The last term is the line process regularization term to prevent the trivial solution. It encourages the weights $l_st$ to be close to 1, meaning that loop closure constraints are trusted by default. However, during optimization, if a loop closure constraint does not fit well (i.e., introduces high error), the optimization can reduce $l_st$ towards 0, effectively down-weighting or rejecting that constraint.

The function $f$ is the dense surface registration term. It is defined as the sum of squared distances between corresponding points in submaps $P_s$ and $P_t$.

Finally, this objective function is optimized with Levenberg-Marquardt.

In this loop closure system, a few tricks are used to make it more robust. First, when performing the dense surface registration, the points are sampled from TSDF Fusion result, to suppress individual point's depth noise. Second, when calculating $T_{st}$, coarse-to-fine registration is used. As coarse alignment, Rusu et al.'s method is used. As fine alignment, ICP is used on the full-resolution point cloud.

After the loop closure is completed, the neural features of the overlapping regions are fused. This is done by averaging the features of the overlapping points. This prevents visible seams between submaps.

Experiments

For datasets, Replica, TUM-RGBD, and ScanNet datasets are used. For evaluation, different types of metrics are used. For mesh quality, F-score is used. For depth accuracy, depth L1 is used. For tracking, ATE RMSE is used. For rendering quality, PSNR, SSIM, LPIPS are used. Baseline methods are ESLAM, Point-SLAM, and GO-SLAM.

Reconstruction

The table above compares Loopy-SLAM to state-of-the-art dense RGBD neural SLAM methods in terms of the geometric reconstruction accuracy. We outperform all methods on the majority of scenes.

Tracking

Loopy-SLAM outperforms the existing methods on all scenes except one. The authors attribute this to robust frame-to-model local pose estimation coupled with pose graph optimization which globally aligns the submap frames.

When evaluated on real-world data of the TUM-RGBD dataset, Loopy-SLAM outperforms the existing neural SLAM methods on average, but still not as good as traditional methods such as ORB-SLAM2.

Rendering

Loopy-SLAM achieves the best rendering quality among all methods.

Conclusion

Loopy-SLAM is a dense RGBD SLAM system that utilizes submaps of neural point clouds for local mapping and tracking, along with loop closure. This point-based representation allows for efficient local map updates by shifting points. Also, this submap-based integration strategy offers better scalability.

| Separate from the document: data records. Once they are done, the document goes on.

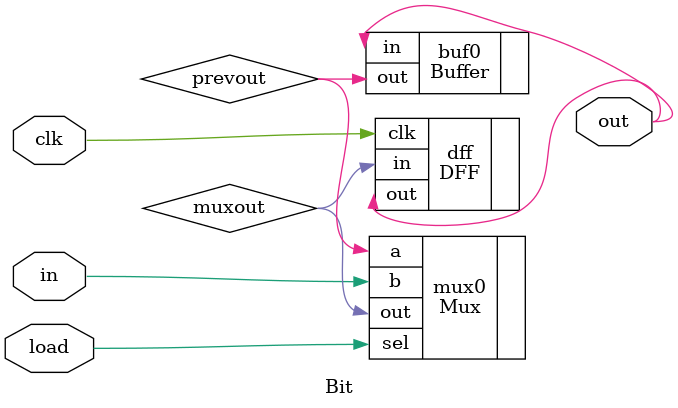
<source format=v>
/**
 * 1-bit register:
 * If load[t] == 1 then out[t+1] = in[t]
 *    else out does not change (out[t+1] = out[t])
 */

`default_nettype none
module Bit(
	input clk,
	input in,
	input load,
	output out
);
	wire muxout;
	wire prevout;

	Mux mux0(.a(prevout), .b(in), .sel(load), .out(muxout));
	DFF dff(.clk(clk), .in(muxout), .out(out));
	Buffer buf0(.in(out), .out(prevout));

endmodule

</source>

As for limitations, a more robust tracker can be built with a combination of frame-to-model and frame-to-frame queues. Also, more robust and faster registrations can be obtained by making use of not only 3D point features, but also image features from the associated keyframes. Currently, the implementation is using Pytorch and Open3D via python bindings and not optimized for real-time operation. A direct CUDA implementation can be used to improve the runtime speed. Finally, the system does not implement relocalization, which is an important part of a robust SLAM system.